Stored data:
· · · ·
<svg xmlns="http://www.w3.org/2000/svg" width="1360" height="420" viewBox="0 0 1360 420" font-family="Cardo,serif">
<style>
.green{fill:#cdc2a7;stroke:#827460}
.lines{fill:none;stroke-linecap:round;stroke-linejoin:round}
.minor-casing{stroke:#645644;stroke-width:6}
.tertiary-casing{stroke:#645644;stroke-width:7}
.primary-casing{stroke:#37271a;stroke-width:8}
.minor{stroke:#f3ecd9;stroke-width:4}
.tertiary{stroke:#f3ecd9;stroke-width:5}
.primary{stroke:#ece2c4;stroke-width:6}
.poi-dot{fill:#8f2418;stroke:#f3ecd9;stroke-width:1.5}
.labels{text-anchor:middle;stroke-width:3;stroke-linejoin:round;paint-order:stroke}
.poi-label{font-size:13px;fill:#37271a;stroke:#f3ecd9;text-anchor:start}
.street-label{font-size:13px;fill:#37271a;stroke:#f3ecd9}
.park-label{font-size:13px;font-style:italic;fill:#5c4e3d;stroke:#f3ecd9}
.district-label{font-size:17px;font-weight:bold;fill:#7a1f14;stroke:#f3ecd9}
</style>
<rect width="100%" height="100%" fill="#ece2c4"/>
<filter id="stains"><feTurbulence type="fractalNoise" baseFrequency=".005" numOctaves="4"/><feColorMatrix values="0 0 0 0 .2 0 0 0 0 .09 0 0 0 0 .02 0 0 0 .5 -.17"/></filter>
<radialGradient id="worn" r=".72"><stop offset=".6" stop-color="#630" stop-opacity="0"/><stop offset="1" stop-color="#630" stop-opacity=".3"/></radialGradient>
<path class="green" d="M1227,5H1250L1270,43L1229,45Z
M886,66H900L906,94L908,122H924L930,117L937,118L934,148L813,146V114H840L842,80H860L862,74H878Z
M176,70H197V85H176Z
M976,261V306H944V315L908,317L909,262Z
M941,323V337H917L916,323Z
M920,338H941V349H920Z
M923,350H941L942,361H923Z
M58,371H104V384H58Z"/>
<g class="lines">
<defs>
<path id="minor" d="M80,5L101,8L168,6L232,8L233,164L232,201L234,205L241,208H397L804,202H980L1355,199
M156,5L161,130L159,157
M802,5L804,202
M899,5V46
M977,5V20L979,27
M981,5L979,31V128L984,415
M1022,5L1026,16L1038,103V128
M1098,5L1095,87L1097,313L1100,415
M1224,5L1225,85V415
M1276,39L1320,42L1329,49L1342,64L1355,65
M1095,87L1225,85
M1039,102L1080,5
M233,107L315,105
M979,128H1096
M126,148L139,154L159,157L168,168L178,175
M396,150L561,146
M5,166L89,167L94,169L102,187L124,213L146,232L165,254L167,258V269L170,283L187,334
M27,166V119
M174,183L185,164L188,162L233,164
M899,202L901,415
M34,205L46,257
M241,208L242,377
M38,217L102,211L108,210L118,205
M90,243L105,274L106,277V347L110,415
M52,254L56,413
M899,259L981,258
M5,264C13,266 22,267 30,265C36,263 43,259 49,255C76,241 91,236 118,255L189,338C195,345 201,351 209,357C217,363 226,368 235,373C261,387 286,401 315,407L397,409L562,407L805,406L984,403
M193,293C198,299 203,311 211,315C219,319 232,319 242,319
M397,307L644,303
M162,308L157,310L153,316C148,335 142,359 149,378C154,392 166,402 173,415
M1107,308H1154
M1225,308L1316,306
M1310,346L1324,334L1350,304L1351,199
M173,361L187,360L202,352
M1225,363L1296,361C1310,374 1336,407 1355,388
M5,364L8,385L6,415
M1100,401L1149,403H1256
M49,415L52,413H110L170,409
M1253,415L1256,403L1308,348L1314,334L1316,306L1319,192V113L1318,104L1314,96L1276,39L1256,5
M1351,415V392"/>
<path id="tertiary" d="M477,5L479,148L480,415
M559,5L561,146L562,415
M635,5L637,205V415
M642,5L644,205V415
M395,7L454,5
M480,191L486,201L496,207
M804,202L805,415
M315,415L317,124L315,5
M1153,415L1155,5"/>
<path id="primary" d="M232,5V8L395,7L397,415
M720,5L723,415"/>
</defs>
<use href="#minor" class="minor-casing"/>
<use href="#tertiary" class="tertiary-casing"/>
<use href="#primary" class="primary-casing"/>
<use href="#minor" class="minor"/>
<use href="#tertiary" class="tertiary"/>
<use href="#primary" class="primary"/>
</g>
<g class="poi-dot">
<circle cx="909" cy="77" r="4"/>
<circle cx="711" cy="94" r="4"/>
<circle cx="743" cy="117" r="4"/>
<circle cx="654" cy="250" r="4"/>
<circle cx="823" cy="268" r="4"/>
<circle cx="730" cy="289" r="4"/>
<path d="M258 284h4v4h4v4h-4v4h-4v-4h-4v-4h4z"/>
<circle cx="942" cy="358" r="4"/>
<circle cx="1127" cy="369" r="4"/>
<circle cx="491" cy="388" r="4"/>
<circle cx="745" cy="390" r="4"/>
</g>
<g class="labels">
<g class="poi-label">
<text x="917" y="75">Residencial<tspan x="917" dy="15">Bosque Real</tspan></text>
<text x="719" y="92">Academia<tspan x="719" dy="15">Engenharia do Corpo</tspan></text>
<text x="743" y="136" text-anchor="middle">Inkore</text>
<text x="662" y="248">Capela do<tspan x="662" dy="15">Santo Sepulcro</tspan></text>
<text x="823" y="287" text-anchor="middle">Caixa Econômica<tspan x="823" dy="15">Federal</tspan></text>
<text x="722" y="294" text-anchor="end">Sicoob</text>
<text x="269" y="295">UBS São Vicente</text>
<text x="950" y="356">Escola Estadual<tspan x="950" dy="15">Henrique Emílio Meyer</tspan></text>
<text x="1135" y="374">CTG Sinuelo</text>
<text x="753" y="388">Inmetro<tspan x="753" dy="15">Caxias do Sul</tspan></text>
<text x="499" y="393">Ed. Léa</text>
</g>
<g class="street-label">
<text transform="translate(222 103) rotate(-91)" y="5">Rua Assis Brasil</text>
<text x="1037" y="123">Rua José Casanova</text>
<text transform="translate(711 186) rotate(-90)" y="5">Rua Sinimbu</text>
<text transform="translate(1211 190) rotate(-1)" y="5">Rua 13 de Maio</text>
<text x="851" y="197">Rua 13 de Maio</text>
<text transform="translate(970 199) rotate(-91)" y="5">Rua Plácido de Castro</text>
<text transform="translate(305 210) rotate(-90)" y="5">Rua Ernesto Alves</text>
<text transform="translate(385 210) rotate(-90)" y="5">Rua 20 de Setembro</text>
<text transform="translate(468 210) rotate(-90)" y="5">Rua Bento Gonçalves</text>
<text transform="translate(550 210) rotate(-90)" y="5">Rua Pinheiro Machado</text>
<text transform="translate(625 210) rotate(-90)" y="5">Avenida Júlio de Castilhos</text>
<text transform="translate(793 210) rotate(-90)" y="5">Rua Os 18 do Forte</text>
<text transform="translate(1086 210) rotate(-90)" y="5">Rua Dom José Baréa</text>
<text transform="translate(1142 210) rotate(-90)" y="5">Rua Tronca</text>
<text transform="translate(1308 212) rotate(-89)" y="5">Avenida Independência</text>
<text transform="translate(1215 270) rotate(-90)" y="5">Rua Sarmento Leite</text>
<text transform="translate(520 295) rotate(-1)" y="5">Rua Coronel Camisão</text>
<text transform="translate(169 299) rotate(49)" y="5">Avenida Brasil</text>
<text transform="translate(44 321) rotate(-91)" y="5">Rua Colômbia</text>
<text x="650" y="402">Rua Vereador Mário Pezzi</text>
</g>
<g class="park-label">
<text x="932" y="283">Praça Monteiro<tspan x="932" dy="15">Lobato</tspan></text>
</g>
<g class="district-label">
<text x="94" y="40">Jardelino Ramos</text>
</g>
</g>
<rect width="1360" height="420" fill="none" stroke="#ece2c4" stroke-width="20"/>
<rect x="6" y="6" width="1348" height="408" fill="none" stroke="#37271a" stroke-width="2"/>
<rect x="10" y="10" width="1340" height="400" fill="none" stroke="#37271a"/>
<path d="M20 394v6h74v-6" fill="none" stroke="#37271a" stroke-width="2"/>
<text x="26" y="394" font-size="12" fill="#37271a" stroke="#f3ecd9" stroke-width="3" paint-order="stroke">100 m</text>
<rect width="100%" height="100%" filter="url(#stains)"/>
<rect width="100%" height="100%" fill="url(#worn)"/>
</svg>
· · · ·
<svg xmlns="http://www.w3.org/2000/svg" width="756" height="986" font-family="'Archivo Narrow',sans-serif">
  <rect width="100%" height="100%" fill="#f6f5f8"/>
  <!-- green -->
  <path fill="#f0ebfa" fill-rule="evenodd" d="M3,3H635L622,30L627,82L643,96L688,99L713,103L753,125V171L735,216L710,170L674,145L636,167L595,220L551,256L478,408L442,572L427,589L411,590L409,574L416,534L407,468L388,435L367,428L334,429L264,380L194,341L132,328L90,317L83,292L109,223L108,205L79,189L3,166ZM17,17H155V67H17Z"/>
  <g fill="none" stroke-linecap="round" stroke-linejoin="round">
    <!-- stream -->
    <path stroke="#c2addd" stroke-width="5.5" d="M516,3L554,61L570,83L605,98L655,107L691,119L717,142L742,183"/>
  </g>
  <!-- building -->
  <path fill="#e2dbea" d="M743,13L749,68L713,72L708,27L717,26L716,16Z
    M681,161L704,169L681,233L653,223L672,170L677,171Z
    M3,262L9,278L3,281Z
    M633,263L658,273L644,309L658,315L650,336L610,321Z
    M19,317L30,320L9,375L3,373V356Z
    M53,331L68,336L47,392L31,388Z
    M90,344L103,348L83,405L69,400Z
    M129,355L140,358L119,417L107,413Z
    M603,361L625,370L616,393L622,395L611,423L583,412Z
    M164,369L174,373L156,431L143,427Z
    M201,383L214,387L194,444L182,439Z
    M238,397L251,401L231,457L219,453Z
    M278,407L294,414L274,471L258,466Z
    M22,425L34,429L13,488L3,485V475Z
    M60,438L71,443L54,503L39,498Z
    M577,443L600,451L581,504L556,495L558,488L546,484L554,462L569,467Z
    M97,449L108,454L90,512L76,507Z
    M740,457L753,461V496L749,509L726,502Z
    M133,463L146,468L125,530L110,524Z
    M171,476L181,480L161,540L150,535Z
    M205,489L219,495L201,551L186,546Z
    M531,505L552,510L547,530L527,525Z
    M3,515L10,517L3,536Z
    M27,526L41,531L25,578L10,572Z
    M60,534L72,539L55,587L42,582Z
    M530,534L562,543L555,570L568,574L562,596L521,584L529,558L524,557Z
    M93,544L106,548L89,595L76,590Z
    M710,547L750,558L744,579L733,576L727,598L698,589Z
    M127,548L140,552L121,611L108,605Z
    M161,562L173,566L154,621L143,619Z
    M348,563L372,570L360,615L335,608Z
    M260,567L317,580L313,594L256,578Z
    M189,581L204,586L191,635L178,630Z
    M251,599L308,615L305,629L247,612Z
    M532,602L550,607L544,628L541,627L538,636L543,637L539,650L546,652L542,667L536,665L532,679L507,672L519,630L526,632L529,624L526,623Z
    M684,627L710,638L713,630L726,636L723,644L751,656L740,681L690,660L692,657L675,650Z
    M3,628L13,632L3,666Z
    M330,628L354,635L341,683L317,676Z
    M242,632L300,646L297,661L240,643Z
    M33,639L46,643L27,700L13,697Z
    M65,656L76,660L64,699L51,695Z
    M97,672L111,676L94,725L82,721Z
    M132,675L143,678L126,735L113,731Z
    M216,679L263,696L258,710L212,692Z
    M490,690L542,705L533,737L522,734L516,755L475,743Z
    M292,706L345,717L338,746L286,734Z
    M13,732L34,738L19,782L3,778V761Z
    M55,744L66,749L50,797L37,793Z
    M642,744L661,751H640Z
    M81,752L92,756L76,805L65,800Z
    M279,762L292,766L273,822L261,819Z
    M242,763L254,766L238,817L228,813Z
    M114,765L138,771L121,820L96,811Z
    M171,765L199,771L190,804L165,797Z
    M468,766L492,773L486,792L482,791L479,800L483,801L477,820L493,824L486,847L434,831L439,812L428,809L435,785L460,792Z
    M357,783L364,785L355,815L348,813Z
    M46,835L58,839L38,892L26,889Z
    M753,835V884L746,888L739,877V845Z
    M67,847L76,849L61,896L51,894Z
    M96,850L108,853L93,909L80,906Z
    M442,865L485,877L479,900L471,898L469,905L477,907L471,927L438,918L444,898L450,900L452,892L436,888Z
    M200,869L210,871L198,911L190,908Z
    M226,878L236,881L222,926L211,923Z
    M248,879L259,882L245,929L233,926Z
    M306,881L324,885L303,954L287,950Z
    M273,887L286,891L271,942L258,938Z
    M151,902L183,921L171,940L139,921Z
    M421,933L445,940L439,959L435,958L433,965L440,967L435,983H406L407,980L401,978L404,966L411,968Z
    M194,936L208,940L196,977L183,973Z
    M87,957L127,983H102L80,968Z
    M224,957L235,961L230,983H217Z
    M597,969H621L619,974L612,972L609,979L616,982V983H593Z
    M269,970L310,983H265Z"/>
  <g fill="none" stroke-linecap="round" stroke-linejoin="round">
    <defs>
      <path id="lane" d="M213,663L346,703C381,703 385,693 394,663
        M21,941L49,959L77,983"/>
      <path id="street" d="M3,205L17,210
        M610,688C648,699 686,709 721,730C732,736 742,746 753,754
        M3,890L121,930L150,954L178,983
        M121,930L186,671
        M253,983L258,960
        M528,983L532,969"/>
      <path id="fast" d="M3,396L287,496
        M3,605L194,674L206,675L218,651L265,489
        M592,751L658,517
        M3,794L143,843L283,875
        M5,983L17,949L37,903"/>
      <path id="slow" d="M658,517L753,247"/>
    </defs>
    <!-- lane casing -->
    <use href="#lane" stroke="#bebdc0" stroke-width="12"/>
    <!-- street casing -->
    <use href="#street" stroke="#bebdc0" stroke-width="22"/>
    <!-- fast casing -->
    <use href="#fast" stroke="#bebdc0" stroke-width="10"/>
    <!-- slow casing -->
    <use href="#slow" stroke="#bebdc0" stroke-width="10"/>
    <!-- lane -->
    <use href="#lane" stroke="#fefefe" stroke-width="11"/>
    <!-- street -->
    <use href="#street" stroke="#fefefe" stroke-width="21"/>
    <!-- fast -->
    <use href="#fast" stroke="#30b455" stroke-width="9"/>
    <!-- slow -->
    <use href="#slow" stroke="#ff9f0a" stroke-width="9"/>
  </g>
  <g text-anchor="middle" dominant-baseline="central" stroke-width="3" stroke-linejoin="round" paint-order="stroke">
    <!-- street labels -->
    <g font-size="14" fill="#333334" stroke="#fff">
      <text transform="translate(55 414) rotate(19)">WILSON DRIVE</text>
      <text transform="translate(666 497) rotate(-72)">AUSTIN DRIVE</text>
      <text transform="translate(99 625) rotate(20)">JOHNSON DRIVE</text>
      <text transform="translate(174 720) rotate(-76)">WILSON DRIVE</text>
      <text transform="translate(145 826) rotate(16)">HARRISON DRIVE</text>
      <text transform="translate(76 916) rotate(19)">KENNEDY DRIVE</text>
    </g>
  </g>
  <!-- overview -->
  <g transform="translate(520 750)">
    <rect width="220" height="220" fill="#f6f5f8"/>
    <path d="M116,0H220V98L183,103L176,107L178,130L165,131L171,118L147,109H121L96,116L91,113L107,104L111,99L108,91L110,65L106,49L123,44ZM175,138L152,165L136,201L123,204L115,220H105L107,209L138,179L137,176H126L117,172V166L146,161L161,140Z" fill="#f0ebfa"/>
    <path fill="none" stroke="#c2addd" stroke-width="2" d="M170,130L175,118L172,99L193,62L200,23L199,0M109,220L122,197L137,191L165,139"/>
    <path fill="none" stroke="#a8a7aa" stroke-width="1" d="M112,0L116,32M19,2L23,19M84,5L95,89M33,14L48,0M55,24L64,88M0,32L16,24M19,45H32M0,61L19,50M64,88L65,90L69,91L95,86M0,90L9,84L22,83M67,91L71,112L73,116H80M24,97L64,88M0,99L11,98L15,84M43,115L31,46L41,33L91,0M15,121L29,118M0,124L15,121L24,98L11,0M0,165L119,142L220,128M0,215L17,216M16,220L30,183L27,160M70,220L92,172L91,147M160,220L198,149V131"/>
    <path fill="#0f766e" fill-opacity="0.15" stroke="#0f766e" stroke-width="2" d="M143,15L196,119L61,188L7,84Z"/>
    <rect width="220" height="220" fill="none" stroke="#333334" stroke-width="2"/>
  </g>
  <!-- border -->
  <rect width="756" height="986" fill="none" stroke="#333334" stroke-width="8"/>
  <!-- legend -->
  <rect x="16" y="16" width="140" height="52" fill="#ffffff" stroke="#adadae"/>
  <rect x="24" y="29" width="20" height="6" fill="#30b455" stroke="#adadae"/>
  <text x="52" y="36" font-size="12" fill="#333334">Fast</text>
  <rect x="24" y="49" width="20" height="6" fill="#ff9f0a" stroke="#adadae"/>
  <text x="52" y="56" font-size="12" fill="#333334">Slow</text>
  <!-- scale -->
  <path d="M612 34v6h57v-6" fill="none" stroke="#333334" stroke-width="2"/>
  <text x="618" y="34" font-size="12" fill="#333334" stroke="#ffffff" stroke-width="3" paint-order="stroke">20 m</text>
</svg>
· · · ·
- Action item
Copy every line of the data where "labels" is found.

- Solved problem
.labels{text-anchor:middle;stroke-width:3;stroke-linejoin:round;paint-order:stroke}
<g class="labels">
    <!-- street labels -->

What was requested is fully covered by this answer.